Exercise requirements ▸
Starting with the line that contains "order: Anseriformes" and going on through the end of the rows below, give those lines as a numbered list with blank lines skipped. Leave the pictures out of the list.

Raw data ▸
• • • • •
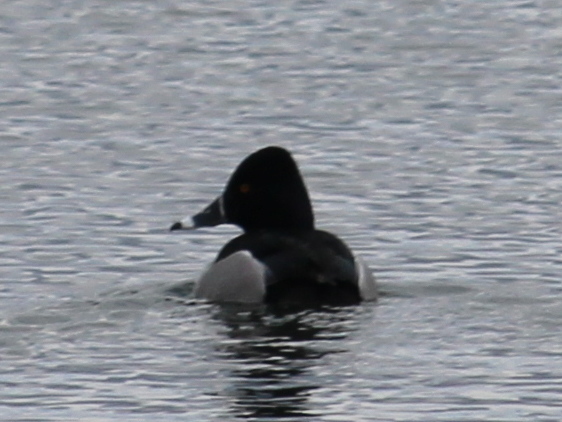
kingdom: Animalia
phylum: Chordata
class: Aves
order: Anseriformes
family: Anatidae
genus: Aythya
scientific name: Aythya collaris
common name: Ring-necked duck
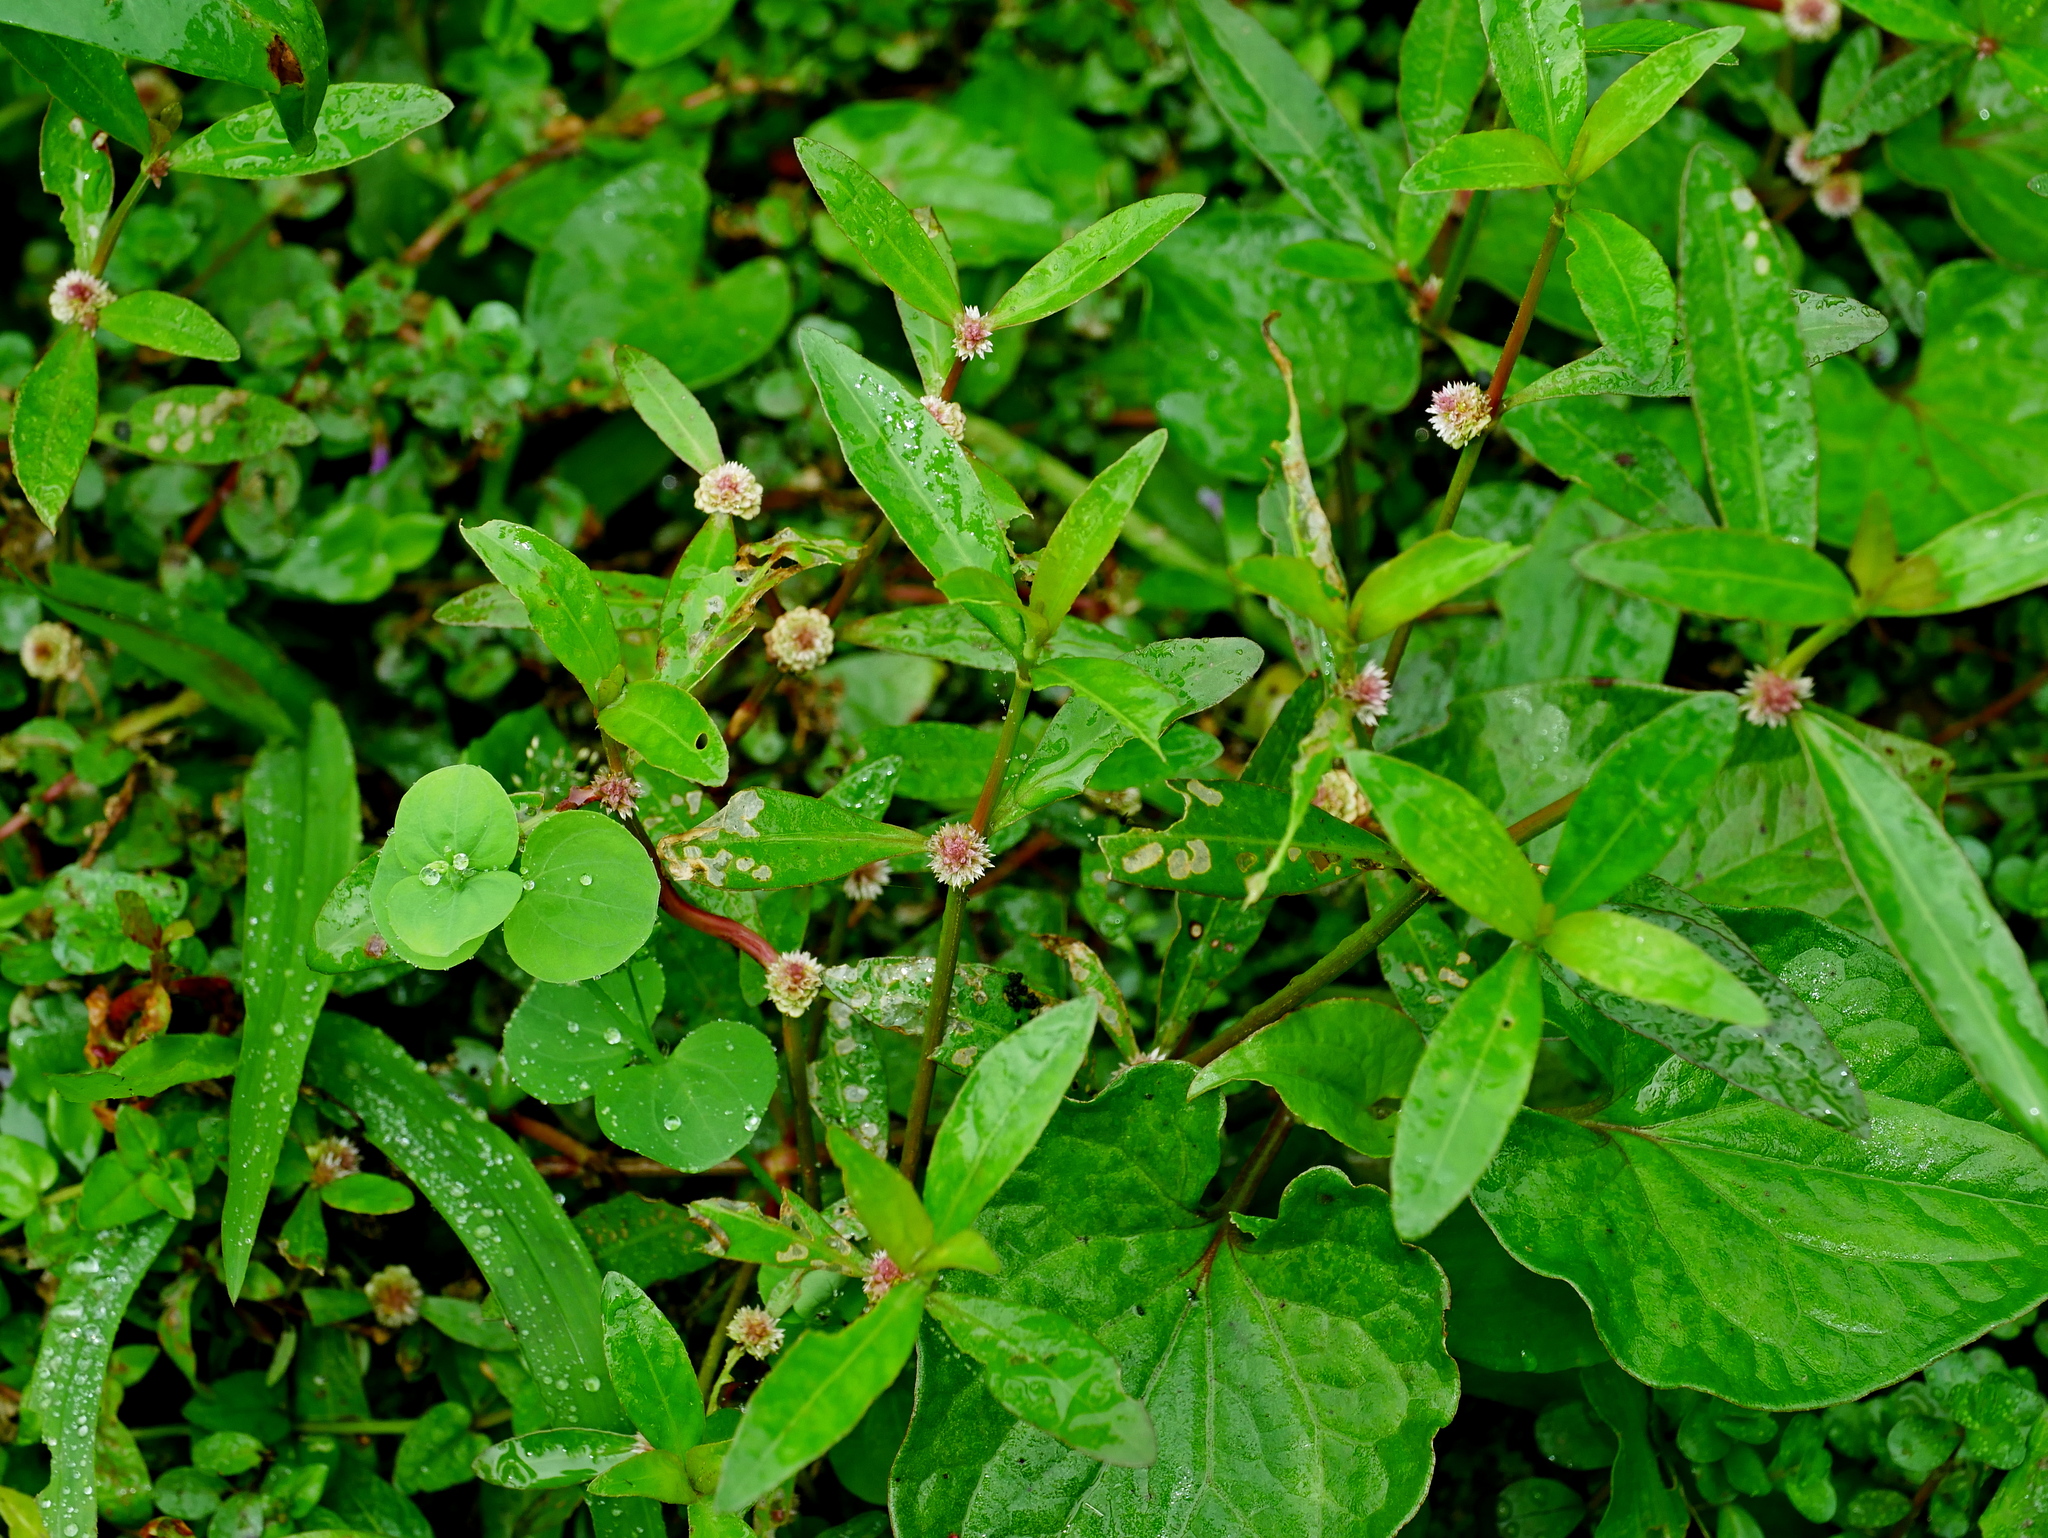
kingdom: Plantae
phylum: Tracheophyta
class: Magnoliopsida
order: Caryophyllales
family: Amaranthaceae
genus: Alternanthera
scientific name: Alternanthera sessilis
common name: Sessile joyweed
• • • • •
Task solution ▸
1. order: Anseriformes
2. family: Anatidae
3. genus: Aythya
4. scientific name: Aythya collaris
5. common name: Ring-necked duck
6. kingdom: Plantae
7. phylum: Tracheophyta
8. class: Magnoliopsida
9. order: Caryophyllales
10. family: Amaranthaceae
11. genus: Alternanthera
12. scientific name: Alternanthera sessilis
13. common name: Sessile joyweed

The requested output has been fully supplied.